I also believe there are some players that are more efficient than others and you may find one that has a CPU threshhold that is within the CPU cycles of your slower machine. In a faster computer, all players work well, but in a slower computer, some will and some won't. In a really slow computer none will work!


----------



## Bogy (Mar 23, 2002)

ntexasdude said:


> Ah, excellent. Can you point me to a site where I might download such a codec as the one you mention? A precursory search turns up dozens of sites to purchased codecs. I found a robust one for $15 but now money is not the issue. I quest to find one that's FREE.
> 
> Several years ago I purchased one of the first internal DVD/RW's available. It was a Sony 2.4x and I paid $350 for it at Circuit City. Yeah, I know.:nono2: It came with a software disc that played DVD's flawlessly on very light hardware. Now - fast forward 4 years - I seem to be having difficulty finding a hardware light solution without buying a codec - which I really have no idea if it would even work until after I enter my credit card. Hmmm....has DRM changed the business model?

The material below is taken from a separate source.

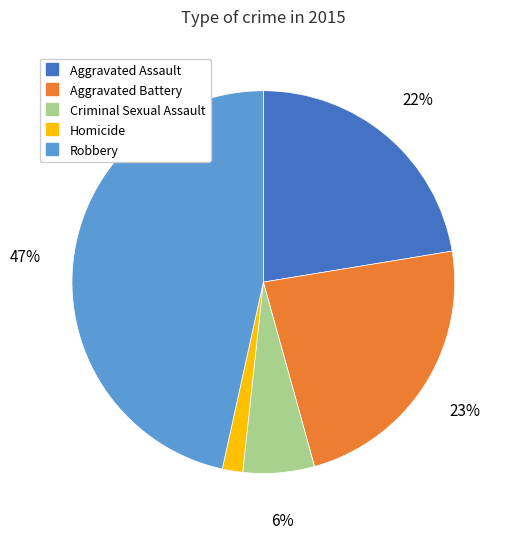

Is the sum of Aggravated Assault and Aggravated Battery greater than half?

No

ntexasdude, I guess I could have made it clearer, but I mentioned that Doom9 was a good source for DOWNLOADS, including Divx.


----------



## CoriBright (May 30, 2002)

Bogy said:


> I have five different spyware programs I run, and nothing about WinDVD seems to attract any attention.

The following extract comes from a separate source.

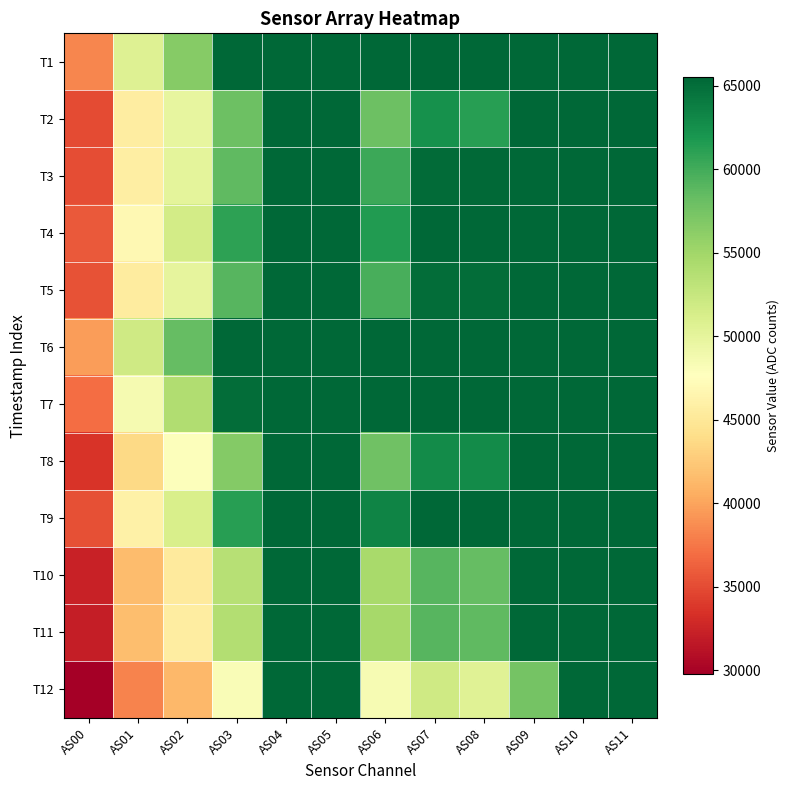

Which label corresponds to the largest value in the chart?

AS03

Nothing found here either.... and I've had WinDVD 2000, v3, 4, 5, 6 and now am running v7.


----------



## digital223 (Dec 19, 2002)

ntexasdude,

I may be off base here, but could this be a DMA problem?
I just gave an AMD K2/500 based computer to a friend with a 1999 vintage Compaq dvd rom drive. I installed Cyberlinks Power dvd and it plays dvd movies without a hitch. 
Check Window's dma settings for the new Plextor. If it's not there, it could be your problem.


----------



## ntexasdude (Jan 23, 2005)

Thanks Digital, I haven't been to dad's house in a week but I need to go finish what I started.

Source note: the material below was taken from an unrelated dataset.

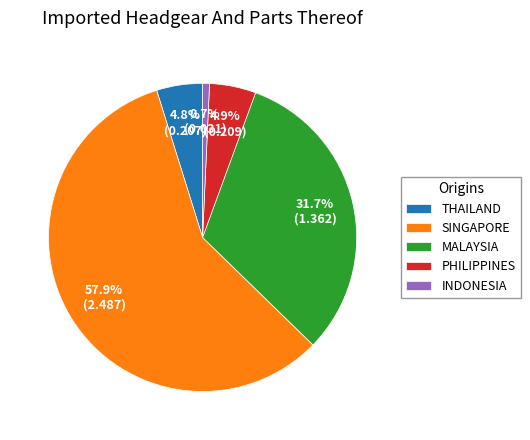

How many segments does this pie chart have?

5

I would check the DMA settings in the bios or through device manager? Or both?


----------



## digital223 (Dec 19, 2002)

ntexasdude said:


> Thanks Digital, I haven't been to dad's house in a week but I need to go finish what I started.
> 
> I would check the DMA settings in the bios or through device manager? Or both?


Both Device Manager and Setup bios.

One other thought. I may have missed it, but you haven't stated what version of Windows your Dad has on his computer. If it is XP, make sure you have the SP2 update. I mention this because you said the Plextor DVD drive being used is USB. I never had a USB DVD drive. So I am not sure if it requires DMA. In that case I'm pretty sure you will have to have USB 2.0 installed. If it isn't, the picture may stutter and audio may be out of sync, when playing a dVd movie. 
Also sometimes even though SP2 is installed, [and it should contain USB2.0], only USB 1.0 shows up in Device Manager. 
To initiate USB 2.0 you may still have to install it form a utilty disk that should have came with your Dad's computer.
While in Device manager, check to make sure that, under *USB Controllers*, "USB Enhanced Host Controller" is listed! If it isn't listed, but there is other USB listings, then only USB1.0 is present.

Since the Plextor drive is recent, I am almost sure, for it to work effectively it would require USB 2. Using other apps without it, may or may not show any problems, but to properly play a dvd movie, all requirements must be up to snuff.

Good Luck


----------